Şehrin ana caddesinden yol alan cenazeyi görenler ayağa kalkar fatihalar okurlardı. Yol boyunca cenazeyi ve kalabalığı görenler böylece sıklıkla ölümü hatırlamış olurlardı.
Hemen hemen her gün de bir cenaze olurdu.
Türk-İslam şehirlerinde mezarlıklar şehrin merkezinde konumlandırılmıştır.
Gerek Selçuklu gerekse Osmanlı şehirlerine dikkat edilirse mezarlıkların şehrin göbeğinde olduğu görülür.
Bundan maksadın ölüm ve hayatın bir ve bütün olduğunun vurgulanmak istenmesidir. Yani hayat ve ölüm ayrılmaz iki parçadır. Şehirlerimizde merkeze konumlanan mezarlıklar sayesinde ölüm gerçeği sürekli göz önünde bulundurulmuştur.
Bu durum Hz. Muhammad’in “Bütün zevkleri kökünden yok eden ölümü sıkça hatırlayınız” hadisinin şehirlerde net bir uygulaması olarak değerlendirilebilir. Yahya Kemal’in “Biz ölülerimizle yaşarız” sözünü, şehirlerin göbeğinde yerleşmiş olan mezarlıklarımız en şekilde açıklamaktadır.
Gel gelelim ki şimdilerde ölümü hayatımızdan uzaklaştırmış haldeyiz.
Mezarlıklarımızı şehrin dışına bir yerlere taşıdık. Artık günümüz dünyasında mezarlıklar, yol geçmez kervan geçmez yerlere yapıldı.
İnsanların bayramdan bayrama uğrayabildikleri yerler haline geldi. Merkez camilerde kılınan cenaze namazlarının yerini, mezarlıkların yanında yapılan camiler aldı.
Cenaze namazları da bu camilerde kılınmaktadır. Bu durum işi kolay kılmasına rağmen ölüm olgusunun şehirlerden çıkarılmış olduğu gerçeğini yok edemez.
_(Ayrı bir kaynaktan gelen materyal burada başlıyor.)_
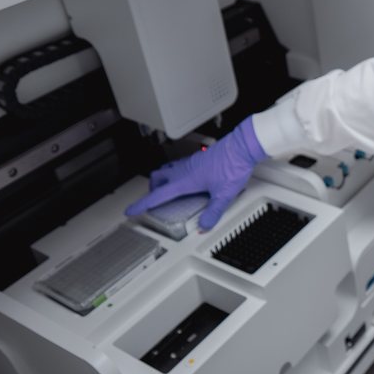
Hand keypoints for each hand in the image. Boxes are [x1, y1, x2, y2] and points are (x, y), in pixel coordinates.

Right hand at [125, 116, 266, 230]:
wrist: (242, 146)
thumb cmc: (233, 165)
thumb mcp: (224, 194)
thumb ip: (213, 212)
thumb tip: (204, 226)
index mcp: (185, 180)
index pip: (157, 195)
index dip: (142, 204)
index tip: (130, 210)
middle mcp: (184, 170)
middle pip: (156, 180)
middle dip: (150, 191)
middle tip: (152, 202)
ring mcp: (189, 163)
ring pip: (165, 170)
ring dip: (160, 181)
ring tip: (164, 191)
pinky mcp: (196, 159)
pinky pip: (176, 166)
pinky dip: (172, 173)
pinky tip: (184, 178)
Aile içerisinde son anlarına kadar kalan insanlar günümüzde, hastanelerde son nefeslerini vermektedir.
Bir teknisyenin insafına bırakılan yakınlarımızın ellerinden tutamamakta ve onların başında dualar edememekte ve kuran okuyamamaktayız. Ölümden sonra da morglarda bekletilen cenazelerimizi görememekteyiz.
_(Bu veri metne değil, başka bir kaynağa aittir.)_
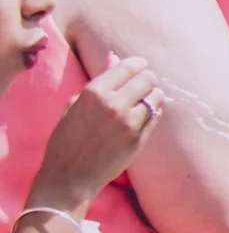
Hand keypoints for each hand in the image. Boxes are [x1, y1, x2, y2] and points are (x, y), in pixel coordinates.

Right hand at [28, 57, 161, 211]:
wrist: (69, 176)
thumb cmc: (67, 138)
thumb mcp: (75, 105)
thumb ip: (99, 81)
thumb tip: (114, 56)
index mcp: (94, 93)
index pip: (129, 66)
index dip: (138, 64)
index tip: (140, 65)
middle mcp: (114, 105)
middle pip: (148, 79)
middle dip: (146, 79)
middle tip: (142, 84)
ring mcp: (129, 123)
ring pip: (157, 96)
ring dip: (152, 95)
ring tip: (142, 100)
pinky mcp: (140, 138)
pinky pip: (156, 115)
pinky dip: (153, 111)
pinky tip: (142, 115)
Şehirden uzaklaştırılan ölüm aileden de uzaklaşmıştır ne yazık ki!
Yaşanan bu değişimdeki en önemli husus, acıya şahitlik etmek ve o acıyı paylaşmakla ilgili değişimdir.
Ölümün öldürüldüğü günümüz kapitalist dünyasında hazlar öne çıkarılmaktadır. Yani hayatın içerisindeki acılar, ölümler veya insan hayatındaki zor dönemler bilinçli olarak saklanmaya çalışılmaktadır.
Bu anlamada şehirlerimizin insani olan bütün halleri unutturmayacak şekilde tasarlanması önemlidir.
Ölümün de hayatın bir parçası olduğunu bizlere hatırlatacak şehir planlarına ihtiyaç vardır.
Ölümü sıkça hatırlatan şehirler, huzurlu ve güvenli olacaklardır kanaatimce.